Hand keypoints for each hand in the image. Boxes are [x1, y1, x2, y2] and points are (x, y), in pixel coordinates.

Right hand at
#####
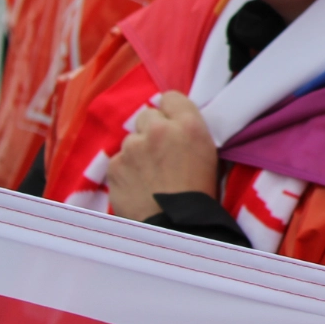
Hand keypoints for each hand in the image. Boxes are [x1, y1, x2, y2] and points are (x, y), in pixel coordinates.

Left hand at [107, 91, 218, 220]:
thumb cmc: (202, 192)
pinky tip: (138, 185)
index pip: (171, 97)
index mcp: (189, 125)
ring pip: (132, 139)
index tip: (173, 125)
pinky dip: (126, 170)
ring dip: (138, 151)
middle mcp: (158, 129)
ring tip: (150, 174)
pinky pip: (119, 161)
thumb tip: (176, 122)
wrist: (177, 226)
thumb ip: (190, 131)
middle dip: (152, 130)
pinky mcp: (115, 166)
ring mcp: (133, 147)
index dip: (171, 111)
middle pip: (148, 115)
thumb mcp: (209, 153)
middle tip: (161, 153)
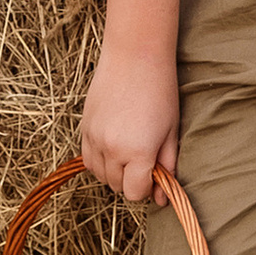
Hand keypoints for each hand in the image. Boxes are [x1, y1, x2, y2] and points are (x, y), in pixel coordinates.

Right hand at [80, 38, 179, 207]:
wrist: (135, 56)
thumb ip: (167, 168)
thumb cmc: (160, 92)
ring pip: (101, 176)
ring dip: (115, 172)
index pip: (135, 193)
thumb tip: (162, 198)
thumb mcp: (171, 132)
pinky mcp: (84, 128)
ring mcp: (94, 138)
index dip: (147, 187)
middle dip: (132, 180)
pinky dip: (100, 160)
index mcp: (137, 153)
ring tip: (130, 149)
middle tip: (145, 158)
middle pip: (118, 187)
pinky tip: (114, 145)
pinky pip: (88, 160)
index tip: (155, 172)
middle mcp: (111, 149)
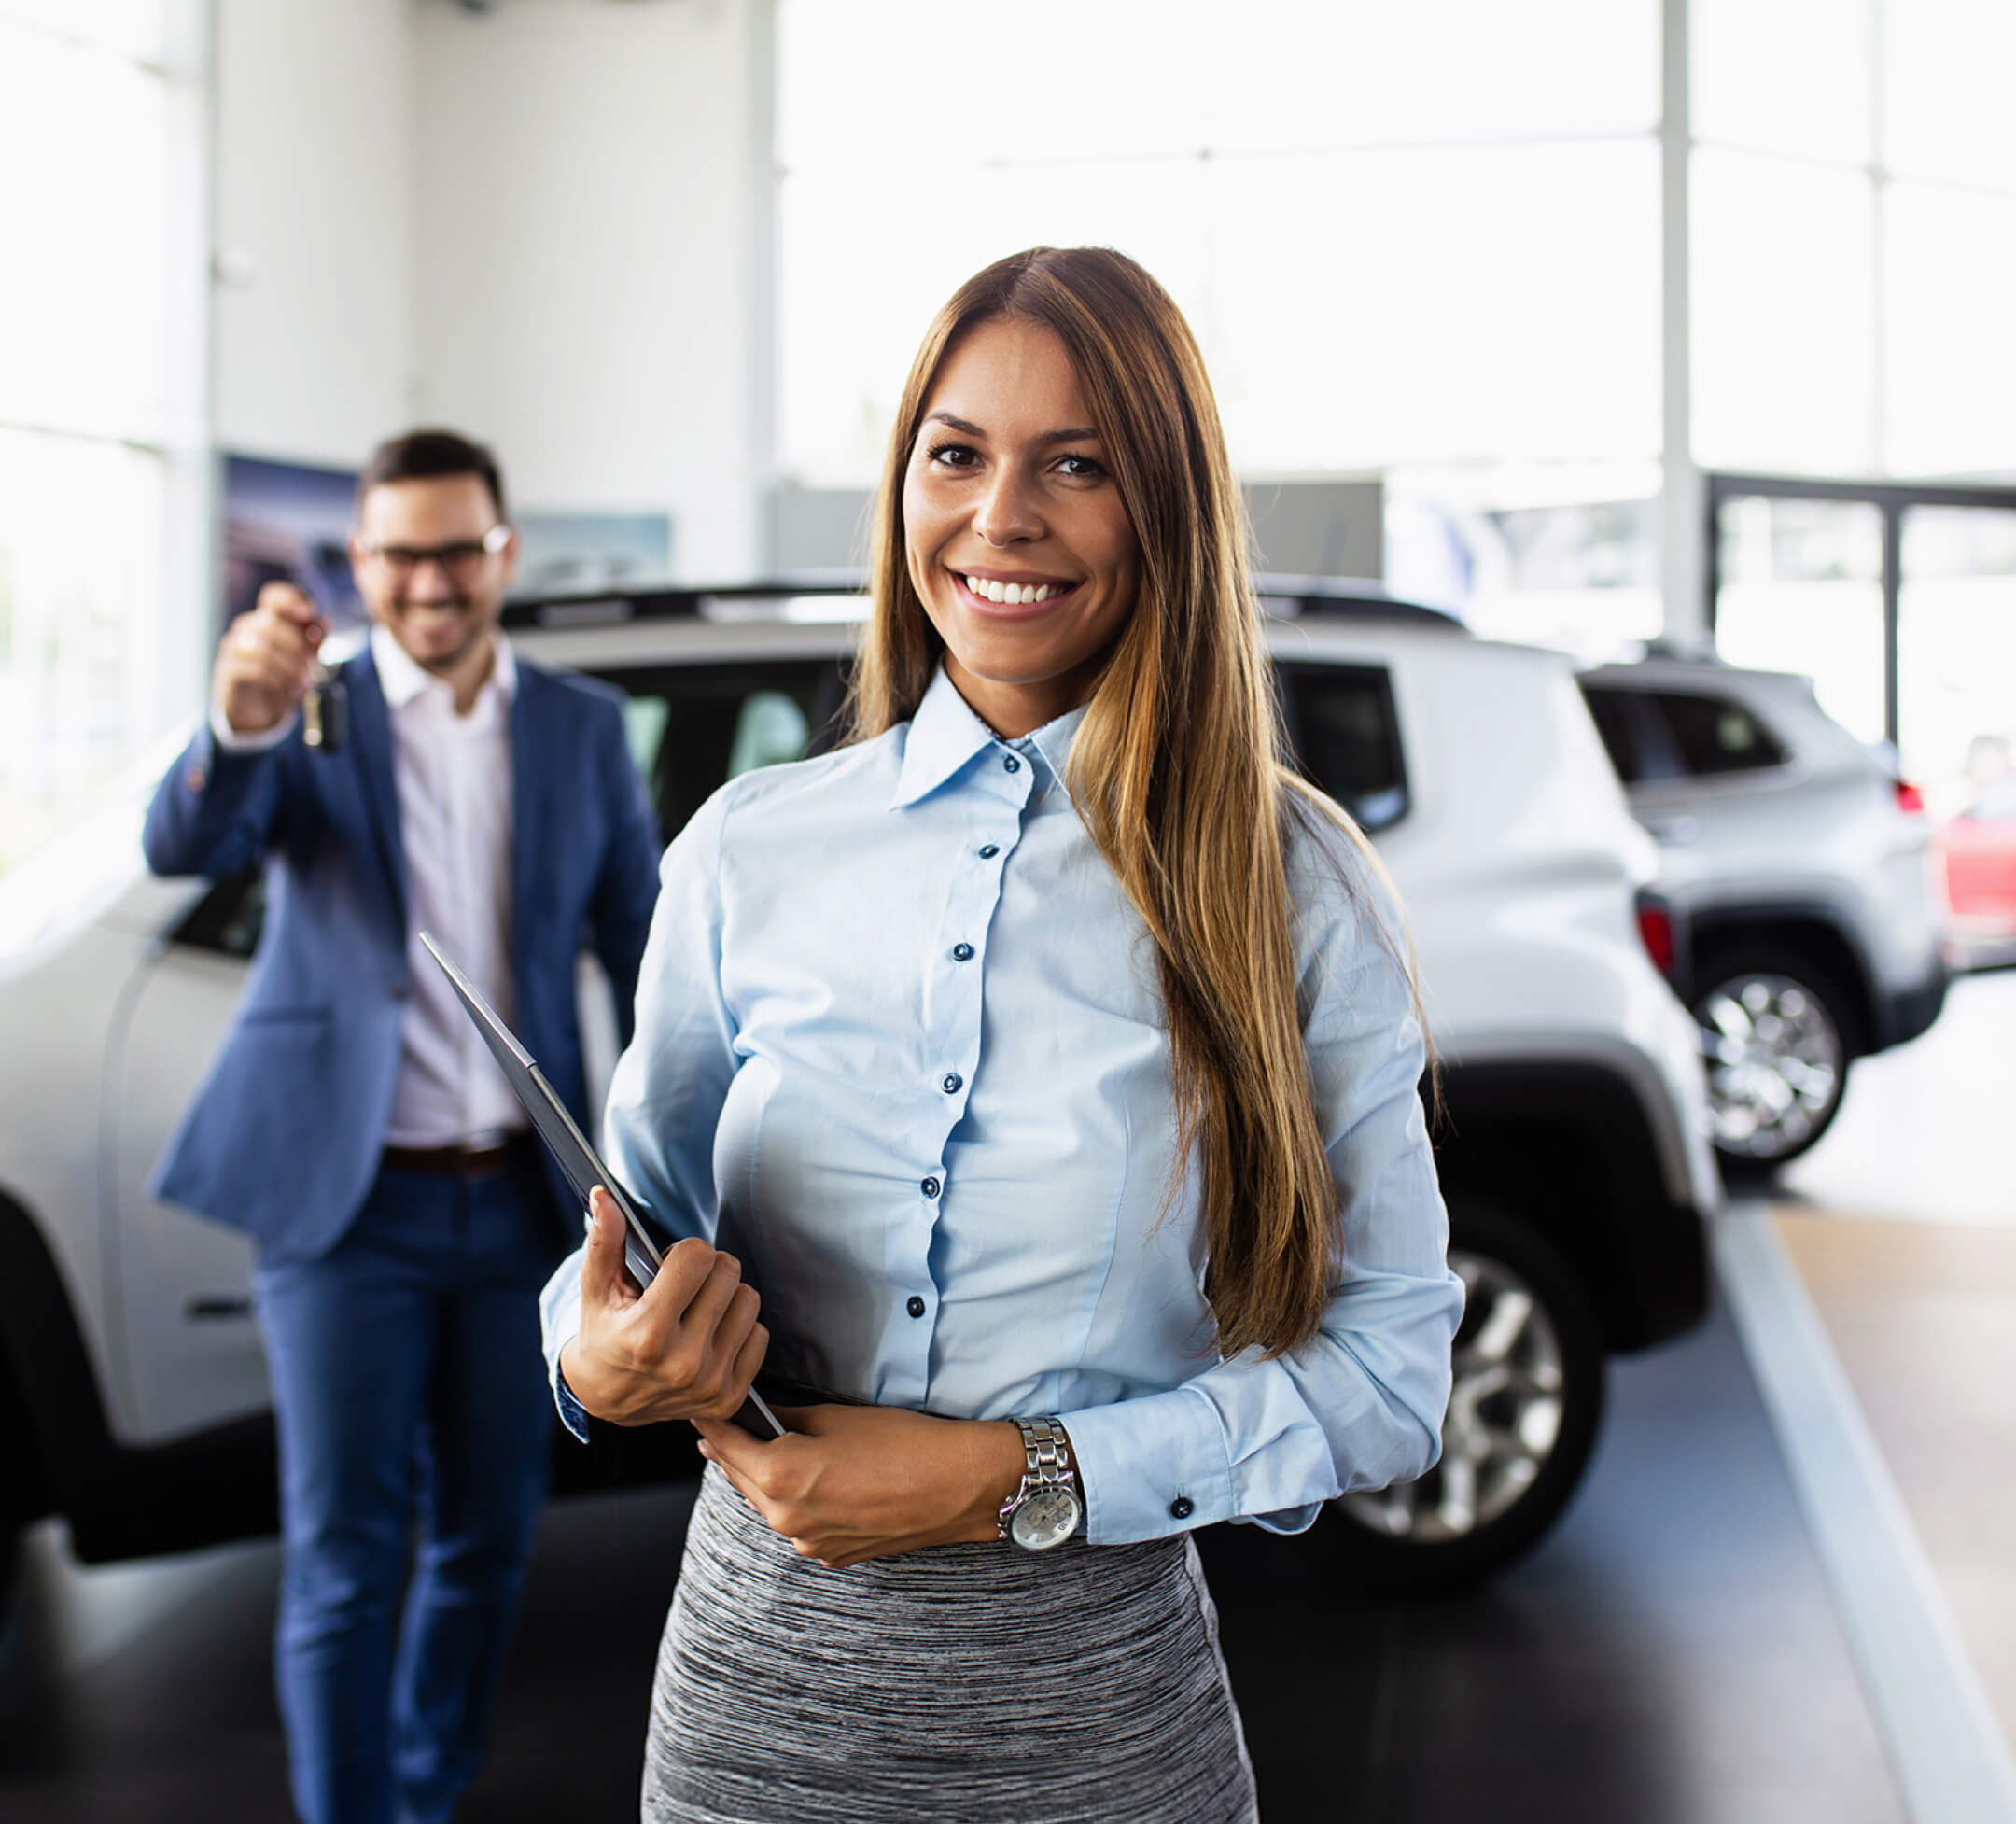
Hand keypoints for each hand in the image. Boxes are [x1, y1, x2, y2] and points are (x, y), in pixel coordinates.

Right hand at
#####
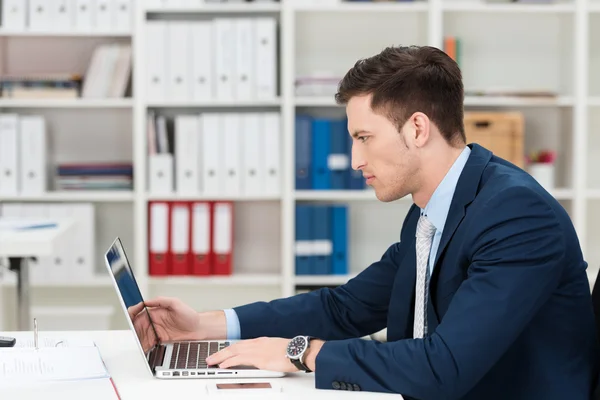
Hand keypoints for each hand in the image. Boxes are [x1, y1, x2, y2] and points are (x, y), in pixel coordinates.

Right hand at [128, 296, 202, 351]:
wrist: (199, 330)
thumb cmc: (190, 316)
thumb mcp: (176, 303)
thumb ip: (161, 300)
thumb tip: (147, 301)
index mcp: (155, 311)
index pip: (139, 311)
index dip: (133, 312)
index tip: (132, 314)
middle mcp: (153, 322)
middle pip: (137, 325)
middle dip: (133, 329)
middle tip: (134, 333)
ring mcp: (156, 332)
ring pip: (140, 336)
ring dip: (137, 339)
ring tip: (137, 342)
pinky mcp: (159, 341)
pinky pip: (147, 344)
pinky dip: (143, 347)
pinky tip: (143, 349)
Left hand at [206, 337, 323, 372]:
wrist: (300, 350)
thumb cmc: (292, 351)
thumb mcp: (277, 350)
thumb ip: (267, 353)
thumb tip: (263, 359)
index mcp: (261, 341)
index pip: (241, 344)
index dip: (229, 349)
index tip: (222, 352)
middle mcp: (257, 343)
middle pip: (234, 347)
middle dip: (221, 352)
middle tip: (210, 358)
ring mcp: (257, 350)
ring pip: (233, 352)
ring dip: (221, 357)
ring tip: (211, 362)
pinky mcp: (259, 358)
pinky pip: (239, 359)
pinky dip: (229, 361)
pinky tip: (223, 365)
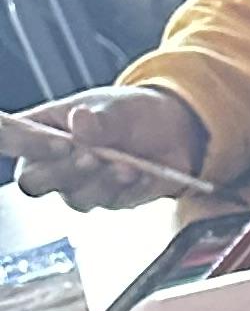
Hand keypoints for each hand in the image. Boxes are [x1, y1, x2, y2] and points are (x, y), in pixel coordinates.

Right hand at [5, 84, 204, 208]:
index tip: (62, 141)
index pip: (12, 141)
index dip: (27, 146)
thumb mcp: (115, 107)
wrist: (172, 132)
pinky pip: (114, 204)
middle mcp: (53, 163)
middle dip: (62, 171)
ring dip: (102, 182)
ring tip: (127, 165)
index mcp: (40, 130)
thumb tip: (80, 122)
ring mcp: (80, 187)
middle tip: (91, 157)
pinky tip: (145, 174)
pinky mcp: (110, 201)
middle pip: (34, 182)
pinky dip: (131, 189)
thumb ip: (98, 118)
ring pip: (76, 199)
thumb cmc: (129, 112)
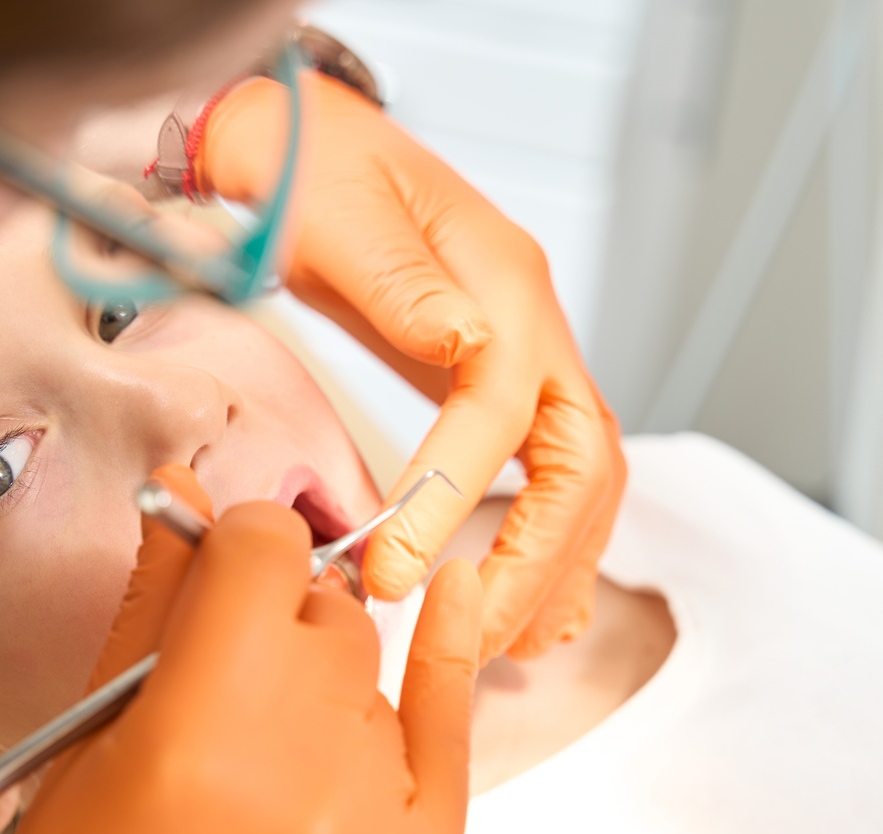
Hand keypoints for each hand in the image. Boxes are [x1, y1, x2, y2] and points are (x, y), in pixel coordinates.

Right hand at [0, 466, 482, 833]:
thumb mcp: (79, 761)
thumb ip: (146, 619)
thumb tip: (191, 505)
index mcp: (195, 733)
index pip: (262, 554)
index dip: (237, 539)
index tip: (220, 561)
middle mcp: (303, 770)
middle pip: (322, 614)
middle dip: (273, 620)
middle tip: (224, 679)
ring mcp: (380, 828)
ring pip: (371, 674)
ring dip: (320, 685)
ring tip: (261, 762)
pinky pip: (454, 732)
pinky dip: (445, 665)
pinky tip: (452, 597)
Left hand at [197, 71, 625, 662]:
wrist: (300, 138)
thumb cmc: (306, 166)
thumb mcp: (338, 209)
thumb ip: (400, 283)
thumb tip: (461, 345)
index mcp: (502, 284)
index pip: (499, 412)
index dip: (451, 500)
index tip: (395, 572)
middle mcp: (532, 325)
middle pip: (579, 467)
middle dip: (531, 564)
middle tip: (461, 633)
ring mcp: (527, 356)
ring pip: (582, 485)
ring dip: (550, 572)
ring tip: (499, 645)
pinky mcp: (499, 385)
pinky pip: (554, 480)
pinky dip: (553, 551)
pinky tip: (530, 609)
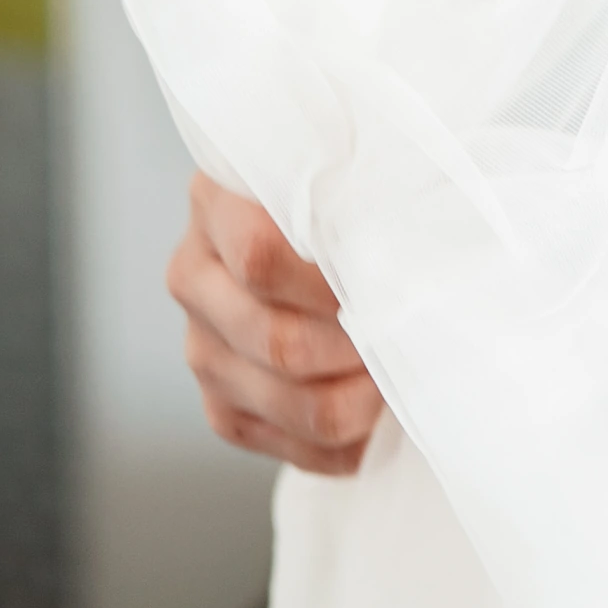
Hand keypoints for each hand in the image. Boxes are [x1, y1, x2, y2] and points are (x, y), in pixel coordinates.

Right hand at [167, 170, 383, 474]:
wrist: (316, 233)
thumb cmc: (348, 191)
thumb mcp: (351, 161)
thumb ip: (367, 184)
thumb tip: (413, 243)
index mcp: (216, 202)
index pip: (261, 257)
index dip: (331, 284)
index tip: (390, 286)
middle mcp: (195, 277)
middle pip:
#####
- What you should do: Each line above that holds the string "Right" should be copied and shown.

- Written answer:
Right hand at
Right hand at [80, 38, 179, 207]:
Right hand at
Right hand at [128, 296, 202, 351]:
Right hand at [5, 84, 204, 208]:
Right hand at [0, 466, 482, 833]:
Right hand at [167, 170, 383, 474]:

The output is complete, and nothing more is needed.